DOCUMENT EXCERPT:
— begin —

Skip to contents

The goal of this function is to train a model that predicts RT_ADJ (retention time measured on a new, adjusted column) from RT (retention time measured on the original column) and to attach this adjustment model to an existing FastRet model.

Usage

adjust_frm(
  frm,
  new_data,
  predictors = 1:6,
  nfolds = 5,
  verbose = 1,
  seed = NULL,
  do_cv = TRUE,
  adj_type = "lm",
  add_cds = NULL
)

Arguments

frm

An object of class frm as returned by train_frm().

new_data

Data frame with required columns "RT", "NAME", "SMILES"; optional "INCHIKEY". "RT" must be the retention time measured on the adjusted column. Each row must match at least one row in frm$df. The exact matching behavior is described in 'Details'.

predictors

Numeric vector specifying which transformations to include in the model. Available options are: 1=RT, 2=RT^2, 3=RT^3, 4=log(RT), 5=exp(RT), 6=sqrt(RT). Note that predictor 1 (RT) is always included, even if not specified explicitly.

nfolds

The number of folds for cross validation.

verbose

Show progress messages?

seed

An integer value to set the seed for random number generation to allow for reproducible results.

do_cv

A logical value indicating whether to perform cross-validation. If FALSE, the cv element in the returned adjustment object will be NULL.

— end —

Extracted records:
— begin —

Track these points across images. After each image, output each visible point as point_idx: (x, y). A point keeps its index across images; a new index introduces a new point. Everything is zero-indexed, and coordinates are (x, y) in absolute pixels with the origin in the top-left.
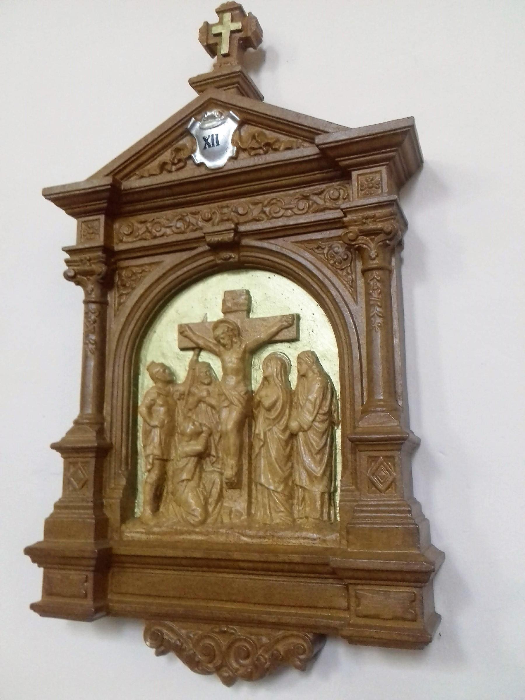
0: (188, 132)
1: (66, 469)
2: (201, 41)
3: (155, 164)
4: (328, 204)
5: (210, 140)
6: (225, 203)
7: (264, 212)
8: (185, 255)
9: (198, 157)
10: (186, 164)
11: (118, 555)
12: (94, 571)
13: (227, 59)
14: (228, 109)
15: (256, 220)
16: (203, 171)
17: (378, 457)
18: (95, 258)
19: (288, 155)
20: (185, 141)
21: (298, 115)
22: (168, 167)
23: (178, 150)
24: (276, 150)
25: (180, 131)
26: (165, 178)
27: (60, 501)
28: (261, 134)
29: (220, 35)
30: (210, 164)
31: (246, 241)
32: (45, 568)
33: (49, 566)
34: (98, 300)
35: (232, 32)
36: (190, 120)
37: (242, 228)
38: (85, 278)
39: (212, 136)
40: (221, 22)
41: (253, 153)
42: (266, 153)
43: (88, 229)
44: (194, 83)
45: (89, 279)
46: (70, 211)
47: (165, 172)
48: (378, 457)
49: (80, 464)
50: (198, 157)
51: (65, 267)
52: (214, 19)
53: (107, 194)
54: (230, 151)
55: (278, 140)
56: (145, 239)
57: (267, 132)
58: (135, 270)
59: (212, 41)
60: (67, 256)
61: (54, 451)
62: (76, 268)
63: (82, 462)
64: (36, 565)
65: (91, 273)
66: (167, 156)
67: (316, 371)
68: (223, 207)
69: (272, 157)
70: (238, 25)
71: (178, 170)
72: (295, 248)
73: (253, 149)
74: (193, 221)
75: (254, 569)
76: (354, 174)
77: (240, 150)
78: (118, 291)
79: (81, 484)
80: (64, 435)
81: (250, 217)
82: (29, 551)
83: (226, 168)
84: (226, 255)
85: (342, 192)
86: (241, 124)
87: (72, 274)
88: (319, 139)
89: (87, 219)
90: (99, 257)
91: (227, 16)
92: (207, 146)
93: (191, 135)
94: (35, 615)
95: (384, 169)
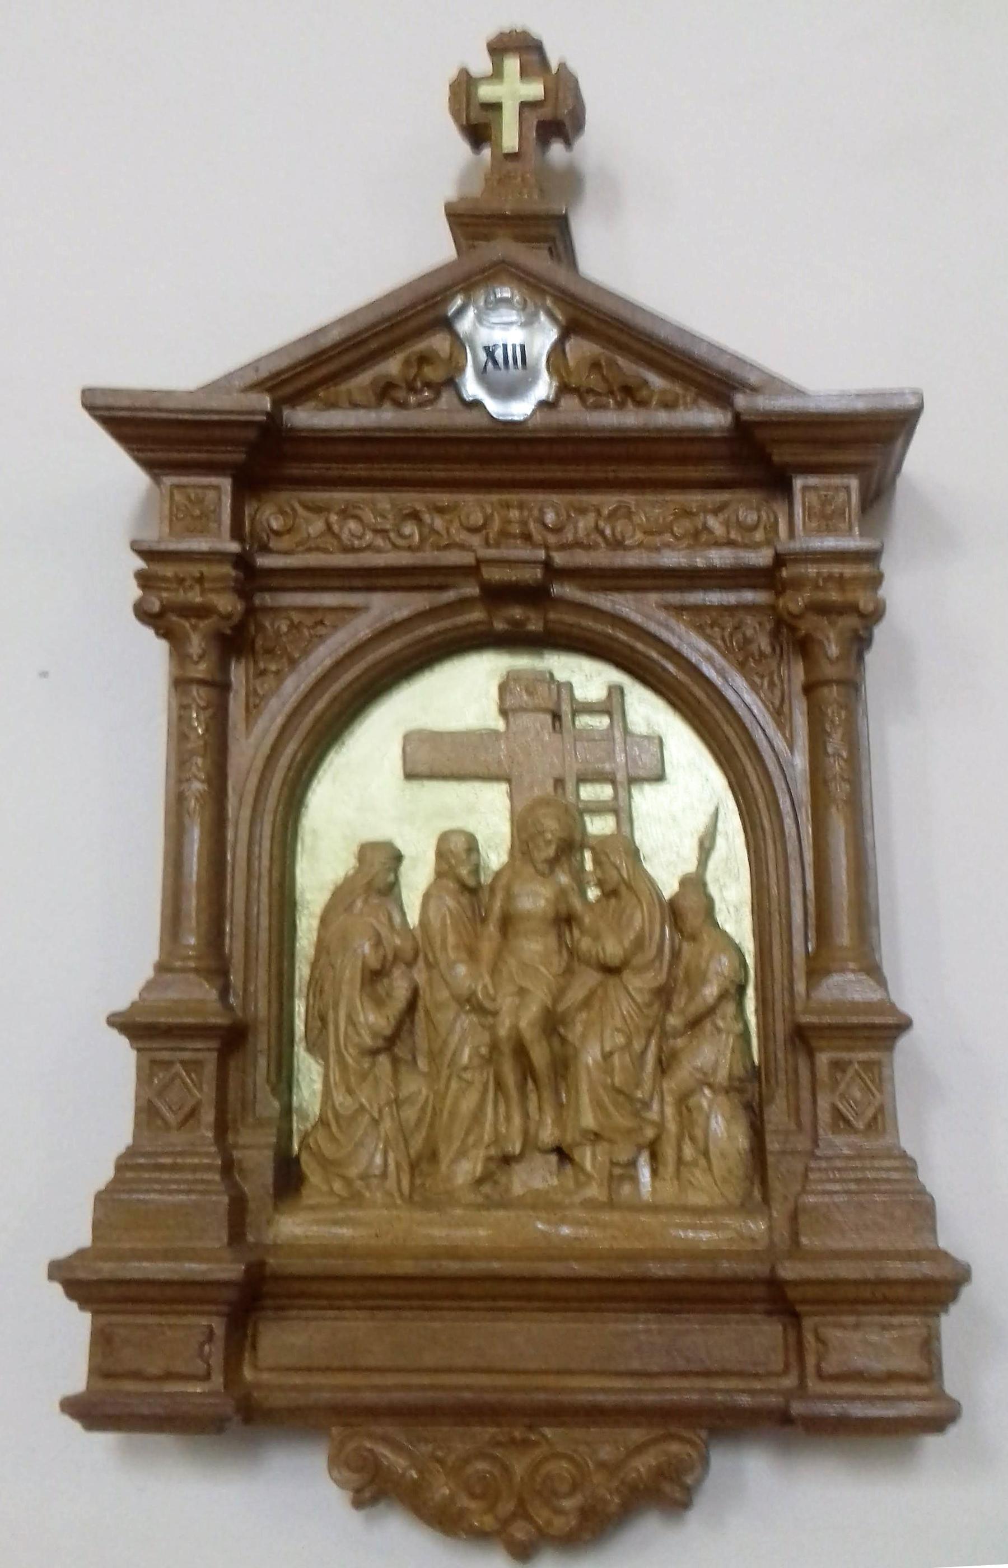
0: (447, 324)
1: (144, 1077)
2: (455, 114)
3: (365, 378)
4: (733, 535)
5: (499, 354)
6: (513, 497)
7: (602, 533)
8: (419, 601)
9: (472, 388)
10: (438, 395)
11: (279, 1278)
12: (228, 1315)
13: (510, 166)
14: (543, 293)
15: (578, 544)
16: (465, 419)
17: (850, 1062)
18: (215, 579)
19: (662, 418)
20: (439, 343)
21: (681, 331)
22: (400, 394)
23: (424, 359)
24: (642, 404)
25: (431, 315)
26: (387, 417)
27: (131, 1152)
28: (612, 364)
29: (495, 107)
30: (495, 408)
31: (556, 590)
32: (95, 1313)
33: (104, 1307)
34: (209, 677)
35: (525, 106)
36: (453, 296)
37: (559, 559)
38: (187, 625)
39: (505, 347)
40: (497, 74)
41: (591, 400)
42: (621, 406)
43: (189, 505)
44: (460, 216)
45: (194, 628)
46: (141, 455)
47: (387, 405)
48: (850, 1062)
49: (178, 1068)
50: (472, 388)
51: (135, 592)
52: (481, 64)
53: (252, 434)
54: (543, 388)
55: (646, 383)
56: (326, 551)
57: (621, 361)
58: (296, 617)
59: (477, 116)
60: (139, 564)
61: (114, 1033)
62: (165, 595)
63: (183, 1063)
64: (74, 1305)
65: (202, 612)
66: (392, 366)
67: (318, 971)
68: (508, 506)
69: (631, 418)
70: (535, 90)
71: (420, 405)
72: (662, 615)
73: (590, 391)
74: (439, 523)
75: (602, 1298)
76: (798, 483)
77: (564, 389)
78: (256, 663)
79: (181, 1116)
80: (134, 996)
81: (569, 536)
82: (59, 1271)
83: (530, 424)
84: (517, 612)
85: (764, 514)
86: (565, 334)
87: (156, 607)
88: (741, 401)
89: (184, 480)
90: (223, 578)
91: (512, 65)
92: (490, 365)
93: (455, 335)
94: (75, 1427)
95: (854, 483)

— end —

TASK INSTRUCTIONS:
- a) From the adjust_frm documentation, extract the passage that opens with the words containing "Skip to contents" and closes with "existing FastRet model.".
- b) Please lay out the rows as a numbered list, from the first row through the line containing "41: (253, 153)", with both ends included. Leave out blank lines and the pictures, and give only those lines.

ANSWERS GIVEN:
- a)
Skip to contents

The goal of this function is to train a model that predicts RT_ADJ (retention time measured on a new, adjusted column) from RT (retention time measured on the original column) and to attach this adjustment model to an existing FastRet model.

- b)
1. Track these points across images. After each image, output each visible point as point_idx: (x, y). A point keeps its index across images; a new index introduces a new point. Everything is zero-indexed, and coordinates are (x, y) in absolute pixels with the origin in the top-left.
2. 0: (188, 132)
3. 1: (66, 469)
4. 2: (201, 41)
5. 3: (155, 164)
6. 4: (328, 204)
7. 5: (210, 140)
8. 6: (225, 203)
9. 7: (264, 212)
10. 8: (185, 255)
11. 9: (198, 157)
12. 10: (186, 164)
13. 11: (118, 555)
14. 12: (94, 571)
15. 13: (227, 59)
16. 14: (228, 109)
17. 15: (256, 220)
18. 16: (203, 171)
19. 17: (378, 457)
20. 18: (95, 258)
21. 19: (288, 155)
22. 20: (185, 141)
23. 21: (298, 115)
24. 22: (168, 167)
25. 23: (178, 150)
26. 24: (276, 150)
27. 25: (180, 131)
28. 26: (165, 178)
29. 27: (60, 501)
30. 28: (261, 134)
31. 29: (220, 35)
32. 30: (210, 164)
33. 31: (246, 241)
34. 32: (45, 568)
35. 33: (49, 566)
36. 34: (98, 300)
37. 35: (232, 32)
38. 36: (190, 120)
39. 37: (242, 228)
40. 38: (85, 278)
41. 39: (212, 136)
42. 40: (221, 22)
43. 41: (253, 153)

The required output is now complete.